When Mia was two and a half, her parents noticed something wasn’t right. Mia stopped eating, stopped talking, and the active, bubbly little girl just wasn’t herself. What seemed like a simple gastro bug soon became a parent’s worst nightmare.
After several visits to their local doctor and hospital, Mia was referred to The Royal Children’s Hospital (RCH). At this point, she’d been sick for almost a month.
Won and Justin needed answers for their daughter.
Weeks of searching for answers ended with a heartbreaking result: high-risk neuroblastoma, a rare and aggressive childhood cancer.
“It was surreal,” Mia’s mum, Won, recalls. “We were told the treatment would take at least 18 months. The odds were confronting, but we had no choice but to start.”
Mia began chemotherapy just days after her diagnosis. The treatment was intense, with a major 12-hour-long surgery and high-dose chemotherapy followed by a stem cell transplant.
Each stage brought new challenges and side effects, making it hard to see the light at the end of the tunnel.
“There were moments when Mia was so flat and withdrawn,” her mum says. “She wouldn’t speak, wouldn’t move, and even refused to let us touch her. It was heartbreaking.”

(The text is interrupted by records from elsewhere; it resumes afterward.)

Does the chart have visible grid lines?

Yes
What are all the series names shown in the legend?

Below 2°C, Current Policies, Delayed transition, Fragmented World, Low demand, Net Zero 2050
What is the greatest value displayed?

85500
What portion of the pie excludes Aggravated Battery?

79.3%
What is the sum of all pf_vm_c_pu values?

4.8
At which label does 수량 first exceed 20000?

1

One turning point came thanks to music therapist Mel, who brought a guitar to Mia’s playroom and began to sing. As Mel strummed and sang, for the first time in weeks, Mia looked up and responded.

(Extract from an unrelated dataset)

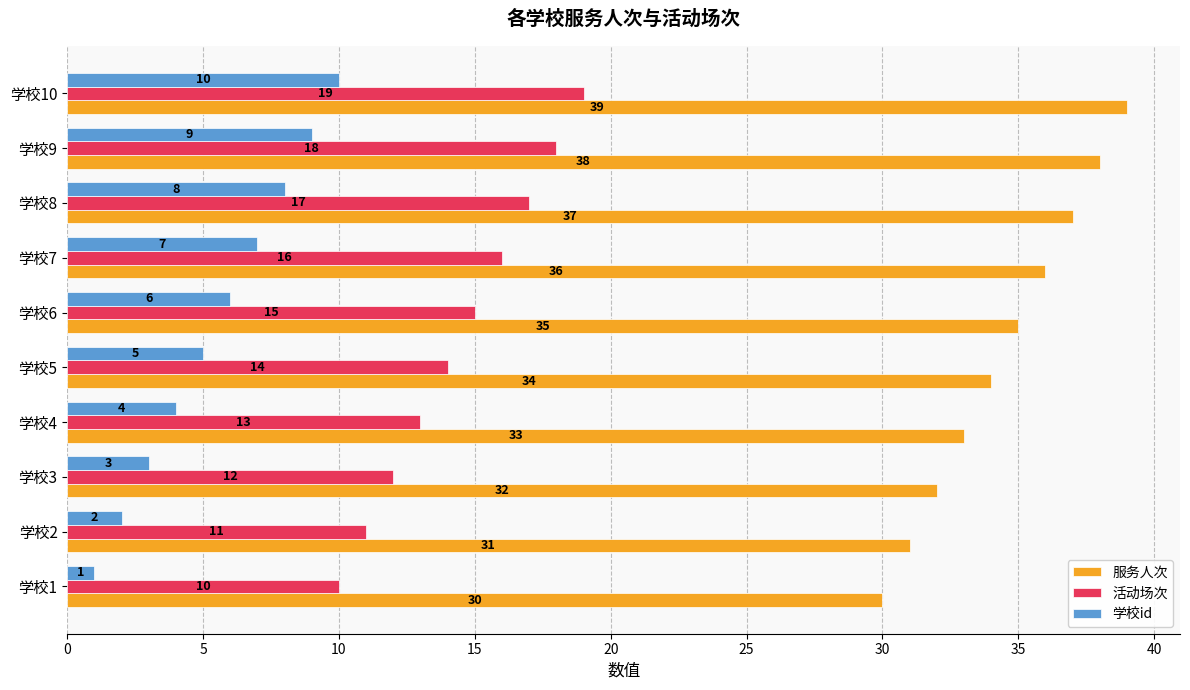

At how many categories does at least one series exceed 18?

10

“That was the first sign of hope,” her mum says. “From then on, music therapy, art therapy and the Comfort First program changed everything. They gave Mia moments of joy and helped her feel safe.”
These programs, alongside the care of nurses and doctors, transformed Mia’s experience. Hospital became a place where she could laugh, play and learn. She even attended kinder sessions, building confidence for life beyond treatment.

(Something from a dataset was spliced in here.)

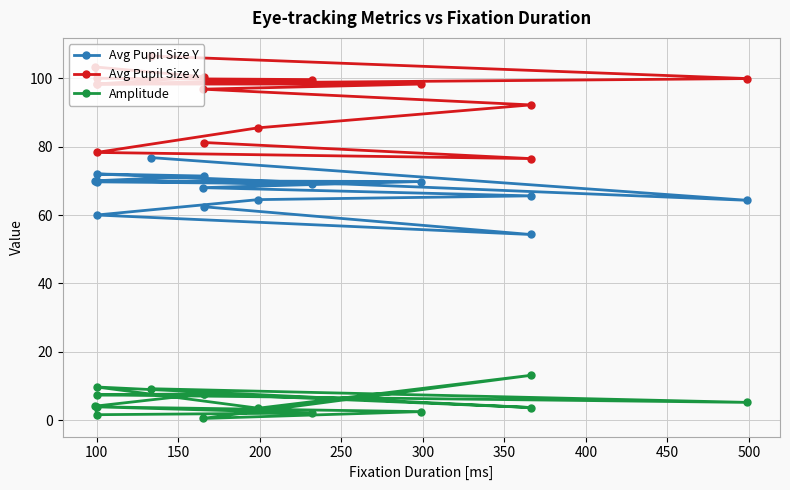

How many distinct data groups are displayed?

3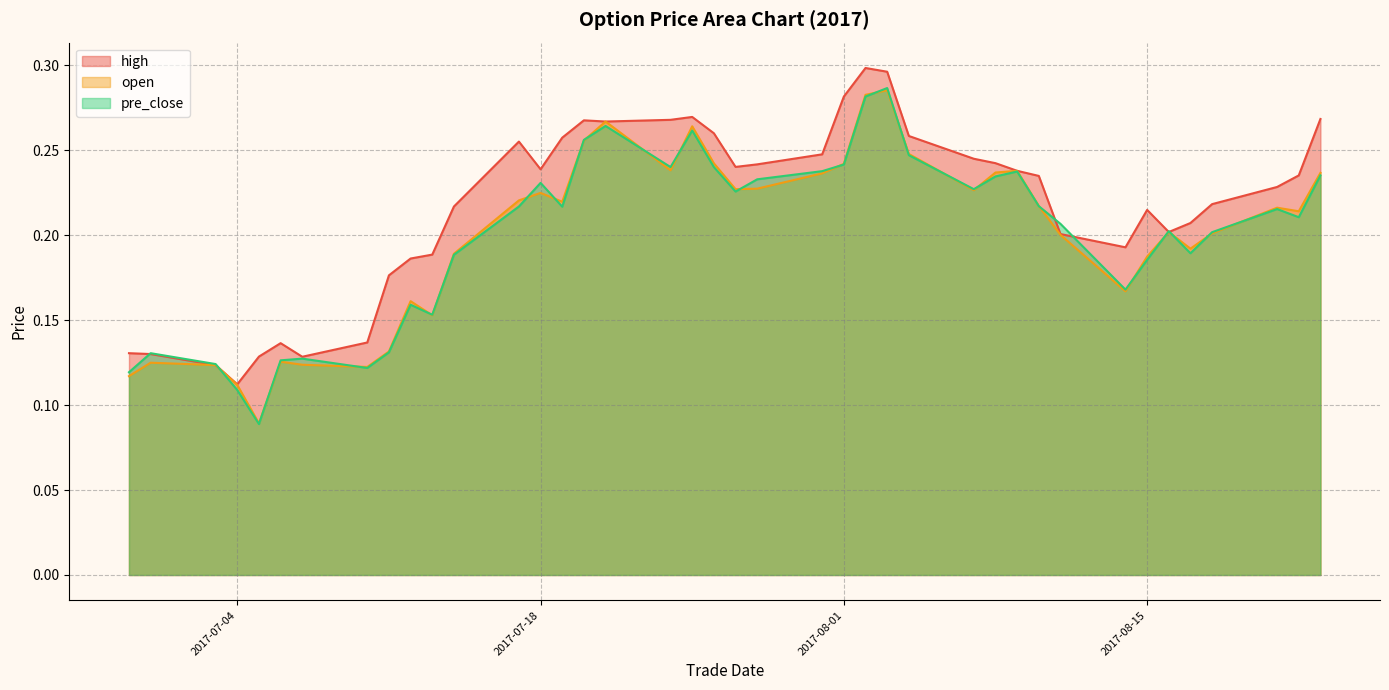

Which series has the largest total across all categories?

high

The Comfort First program uses play techniques and education to reduce pain and distress during cancer treatment thanks to philanthropic support through The Royal Children’s Hospital Foundation from Camp Quality and My Room Children’s Cancer Charity.
Today, Mia is four years old and in remission. She’s cheeky, determined and full of life.
While her recovery continues, she’s running, playing and dreaming big.
Won says “when we ask what she wants to be when she grows up, Mia says a nurse or a doctor.” “Even with everything she’s experienced, she wants to be like the people who helped her, and make kids feel better.”
For Mia’s family, the journey has been long and difficult, but also filled with moments of hope.
“They say childhood cancer feels like a family cancer,” her mum says. “To see our child so unwell made us feel hopeless. But every smile, every laugh, every moment of happiness, gave us the strength to keep fighting for her.”